▸ **EXCERPTED TEXT**:
>>
I rather enjoy the massive time-sink that is TV Tropes. It often has a number of pithy terms and interesting analyses. It has also helped me further recognise the reasons why I don’t like much of popular fiction (specifically, a number of tropes that irk me, such as just about everything listed on the “Double Standard” page, and the overused formulae that make so much of American television too predictable for me). In fact, though, I even find cases outside of fiction that will bring something from TV Tropes to mind.

Specifically, this morning, I read an article about the Tim Tebow/Focus on the Family Super Bowl ad controversy by Sally Jenkins: “Tebow’s Super Bowl ad isn’t intolerant; its critics are“. Though she herself is pro-choice, Jenkins finds fault with those who would silence the opposition:

As statements at Super Bowls go, I prefer the idea of Tebow’s pro-life ad to, say, Jim McMahon dropping his pants, as the former Chicago Bears quarterback once did in response to a question. We’re always harping on athletes to be more responsible and engaged in the issues of their day, and less concerned with just cashing checks. It therefore seems more than a little hypocritical to insist on it only if it means criticizing sneaker companies, and to stifle them when they take a stance that might make us uncomfortable.
I’m pro-choice, and Tebow clearly is not. But based on what I’ve heard in the past week, I’ll take his side against the group-think, elitism and condescension of the “National Organization of Fewer and Fewer Women All The Time.” For one thing, Tebow seems smarter than they do.

Where TV Tropes comes in, however, is with this portion later:

You know what we really need more of? Famous guys who aren’t embarrassed to practice sexual restraint, and to say it out loud. If we had more of those, women might have fewer abortions. See, the best way to deal with unwanted pregnancy is to not get the sperm in the egg and the egg implanted to begin with, and that is an issue for men, too — and they should step up to that.
“Are you saving yourself for marriage?” Tebow was asked last summer during an SEC media day.
“Yes, I am,” he replied.
The room fell into a hush, followed by tittering: The best college football player in the country had just announced he was a virgin. As Tebow gauged the reaction from the reporters in the room, he burst out laughing. They were a lot more embarrassed than he was.
“I think y’all are stunned right now!” he said. “You can’t even ask a question!”
That’s how far we’ve come from any kind of sane viewpoint about star athletes and sex. Promiscuity is so the norm that if a stud isn’t shagging everything in sight, we feel faintly ashamed for him.

My immediate thought went to “A Man is Not a Virgin” which, as an asexual, I’ve always found particularly bothersome (along with the related “All Men are Perverts,” and “I’m a Man, I Can’t Help It“).
<<
▸ **STATED PROBLEM**: In the post about the Tebow Super Bowl ad, which TV Tropes page did the writer immediately think of after reading the later portion of the article?

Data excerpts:
>>
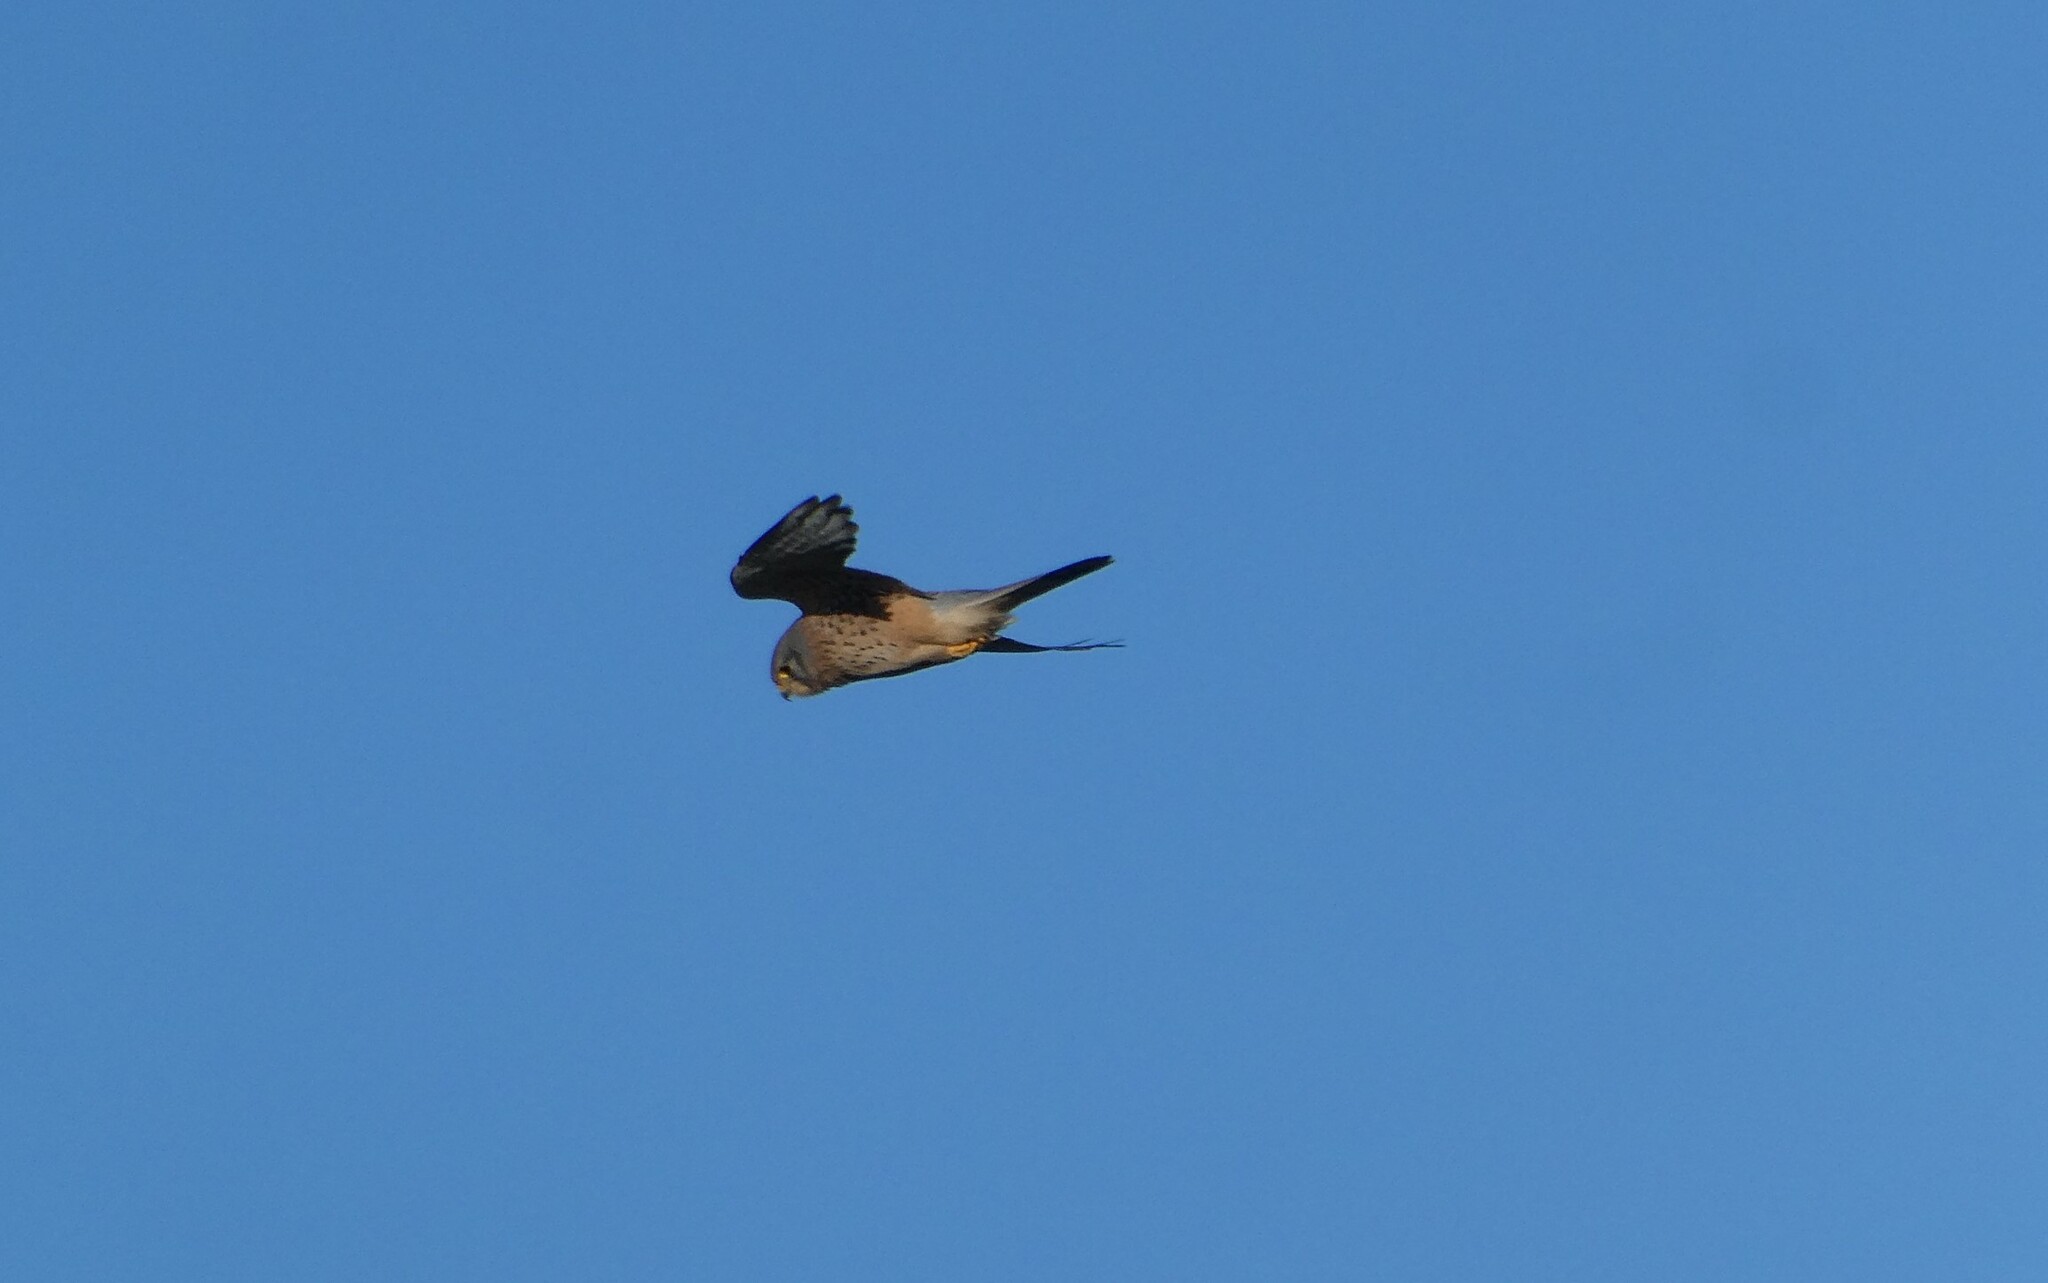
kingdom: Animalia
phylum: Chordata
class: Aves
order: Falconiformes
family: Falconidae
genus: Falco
<<
>>
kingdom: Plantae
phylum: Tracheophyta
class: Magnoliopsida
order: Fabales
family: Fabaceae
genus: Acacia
<<
▸ **FINAL RESULT**: "A Man is Not a Virgin"